A pioneering project to support English language teaching working with members of the deaf community in India has got underway.
Lancaster researchers, together with colleagues from the University of Central Lancashire and researchers and peer tutors from the Deaf community, are developing new forms of English literacy teaching for users of sign language.
The team will enhance deaf students’ ability to use written English, enabling them to communicate more effectively with people who don’t use sign language and to extend their possibilities of employment.
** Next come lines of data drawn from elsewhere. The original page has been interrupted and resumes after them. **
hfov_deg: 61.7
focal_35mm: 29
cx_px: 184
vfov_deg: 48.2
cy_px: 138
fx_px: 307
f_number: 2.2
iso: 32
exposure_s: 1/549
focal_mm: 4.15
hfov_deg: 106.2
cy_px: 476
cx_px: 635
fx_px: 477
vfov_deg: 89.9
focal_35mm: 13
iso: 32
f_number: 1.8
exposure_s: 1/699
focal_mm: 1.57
Online tools are playing a major role in the model being developed. By making full use of smartphones, an online platform, digital technologies and social networking sites, the project seeks to improve the lives of young adult deaf students who have often been left behind by formal education.
Lancaster University researchers Dr Uta Papen, Dr Julia Gillen, Dr Karin Tusting and Phil Tubman, a learning technologist, are involved in the one-year pilot project.
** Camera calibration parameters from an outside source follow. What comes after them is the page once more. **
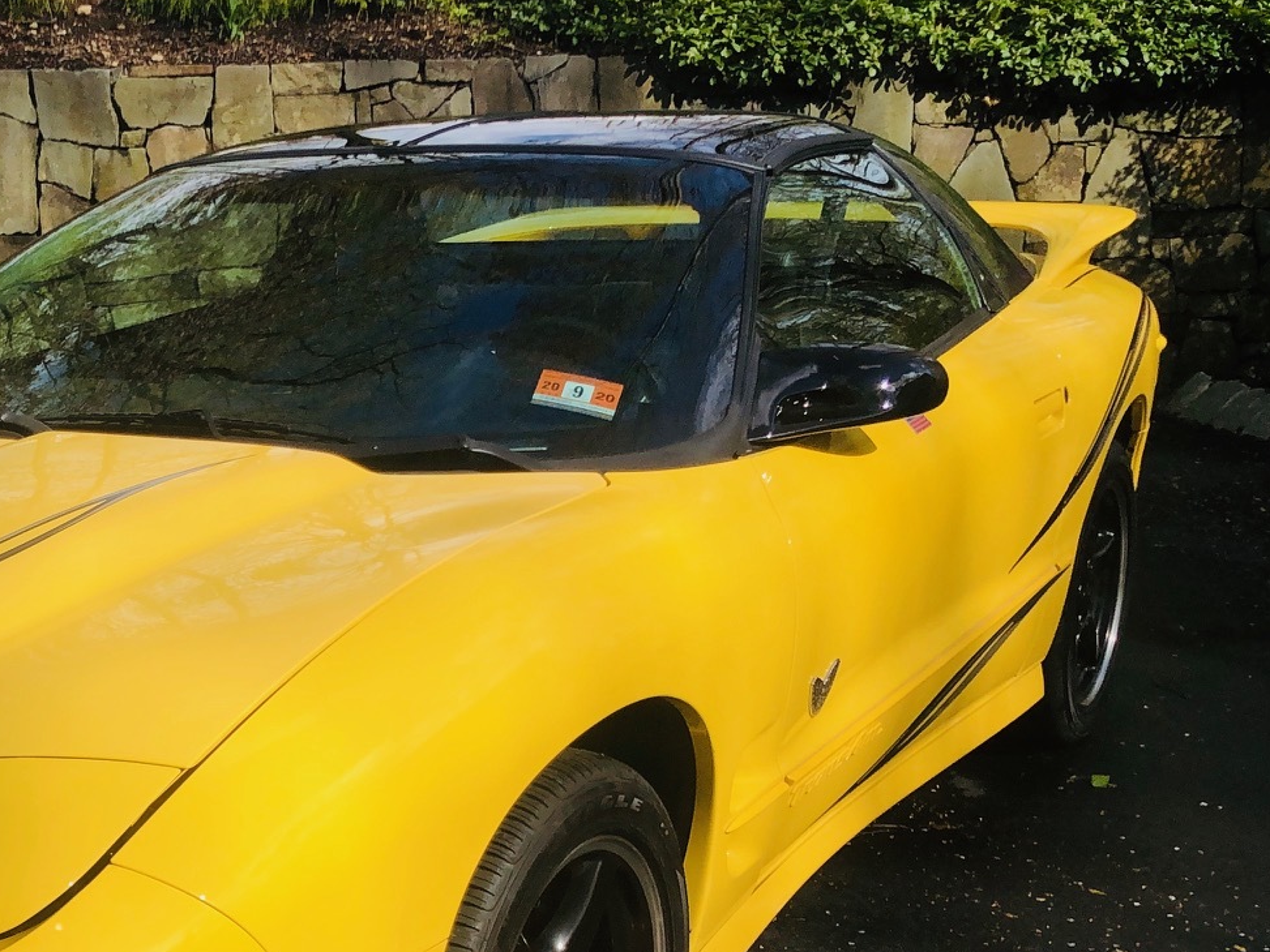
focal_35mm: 58
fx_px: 2128
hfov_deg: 31.3
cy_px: 664
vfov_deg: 25.1
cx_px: 72
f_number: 1.8
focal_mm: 3.99
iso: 20
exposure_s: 1/1799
They will train deaf research assistants and peer tutors in researching their uses of English literacy, collecting and examining examples of texts in English that learners engage with. They will also work with the team to prepare learning activities and lessons around these.
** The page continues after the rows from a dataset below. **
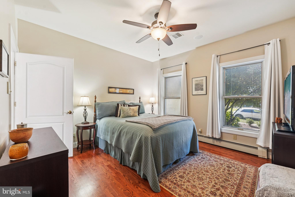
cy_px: 98
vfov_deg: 81.2
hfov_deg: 104.3
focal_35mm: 14
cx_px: 148
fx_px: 115
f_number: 8
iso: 500
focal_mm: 14
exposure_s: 1/8
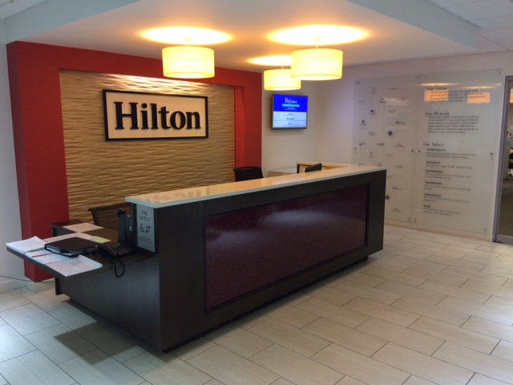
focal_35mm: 29
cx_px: 256
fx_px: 430
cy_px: 192
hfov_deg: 61.7
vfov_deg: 48.2
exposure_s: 1/33
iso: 160
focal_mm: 4.15
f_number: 2.2
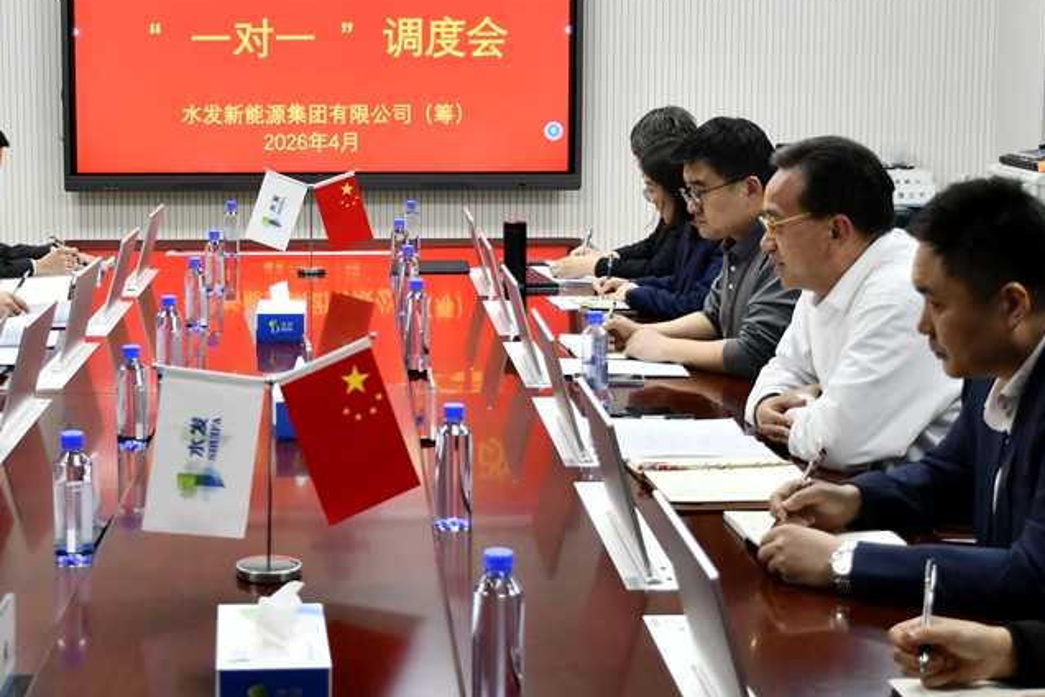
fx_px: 1683
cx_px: 276
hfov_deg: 33.9
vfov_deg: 23.4
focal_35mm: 58
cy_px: 287
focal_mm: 24
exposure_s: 1/40
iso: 220
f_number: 3.8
Dr Uta Papen said: “The project has a ‘learner centred’ approach. It is all about helping local people to develop their own materials to help deaf people, in their community.
“We aim to deliver sustainable educational innovation that will help raise literacy levels and improve the quality of life of people.
“We are all looking forward to the project and working to make a real difference – not only in the communities we will be operating in, but in other parts of the world in the future.”
The project aims to support deaf people in developing literacy using sign language, peer tuition and learner-generated online content.
Professor Ulrike Zeshan, of the International Institute for Sign Languages and Deaf Studies based at the University of Central Lancashire (UCLan), is leading the project along with Sibaji Panda, an academic based in India.
Research in India is being carried out in partnership with The National Institute of Speech and Hearing, in Kerala, and a network of five deaf-led NGOs.
The project also aims to create a model of teaching that can be used in other countries, including Ghana and Uganda.
A deaf researcher located at Lancaster University’s Ghana campus and a deaf researcher working with the Uganda National Association of the Deaf will examine how the project can be transferred across cultures and pave the way for future collaborations there.
The project is funded by the Economic and Social Research Council and the Department for International Development, as part of the ‘Education and Development: Raising Learning Outcomes in Educational Systems’ programme.